Let us touch briefly on the characteristics of magnesium alloys. The most prominent feature of magnesium alloys is that they are the lightest in weight of all practical metals and have a specific gravity close to 1.7, which is of lower value even compared to aluminum alloys (specific gravity of 2.7) touted for being so lightweight. On the other hand, however, they are more difficult to handle than aluminum alloys because they are far more chemically active. Specifically, with a magnesium alloy, immediately after a bare metal surface has been exposed by grinding or the like, oxygen in the air starts forming a natural oxidized layer and furthermore the stability and strength of this natural oxidized layer are markedly inferior to those of aluminum alloys. The natural oxidized layer of an aluminum alloy is known to be stable so that, as long as there is a rust preventing oil film or a paint film over this natural oxidized layer, the layer will remain stable for ten years or longer when left indoors where there is no condensation or the like. However, a magnesium alloy in the same environment will begin to swell or rust in less than a year. Molecules of carbon dioxide or water, diffusing through and penetrating the oil or paint film, pass through them reacting with the natural oxidized layer of the magnesium.

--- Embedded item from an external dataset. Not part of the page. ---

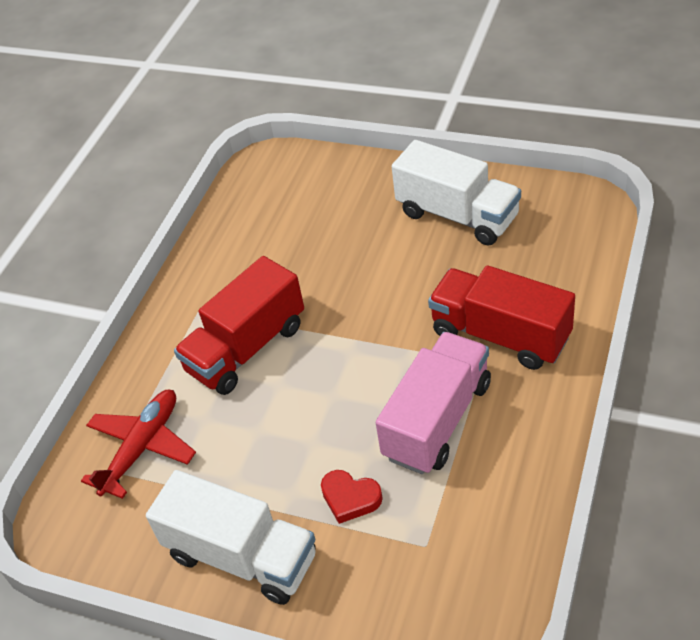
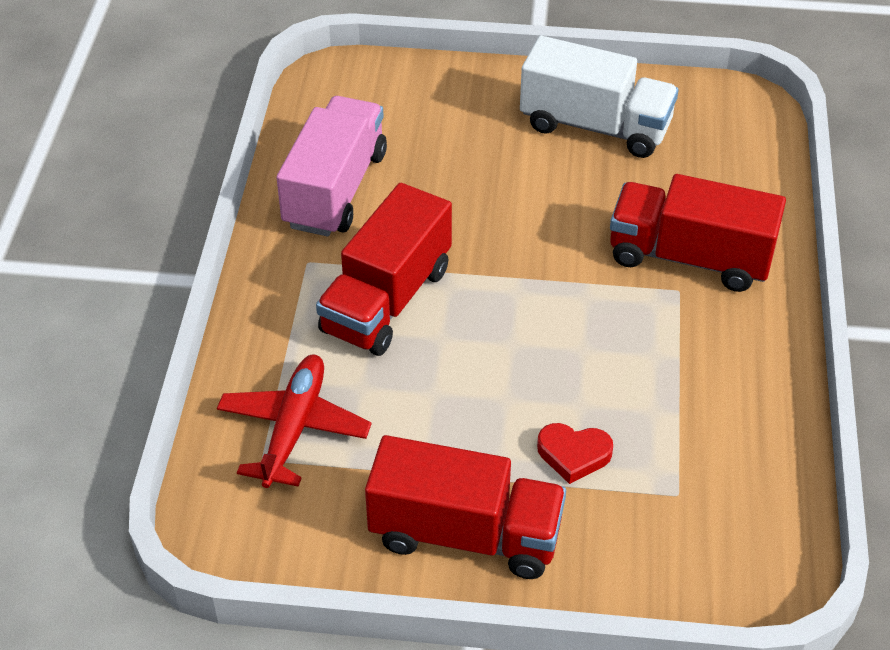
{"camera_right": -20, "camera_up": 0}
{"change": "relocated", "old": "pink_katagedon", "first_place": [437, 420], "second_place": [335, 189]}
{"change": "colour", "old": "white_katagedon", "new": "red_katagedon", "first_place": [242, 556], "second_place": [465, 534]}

In other words, when a magnesium alloy is actually used, it has to be covered first with a tough film taking the place of a natural oxidized film. More specifically, the magnesium alloy is treated by chemical conversion treatment or electrolytic oxidation. The inventors confirmed at first that a specific resin composition could be joined by injection joining to a magnesium alloy that had undergone chemical conversion treatment but the result was still not good enough in all respects to be put to practical and commercial application. Specifically, there was such a problem that a chemical conversion treatment that would yield the best joint strength by injection joining does not have so good corrosion resistance as the product of the chemical conversion treatments currently in use.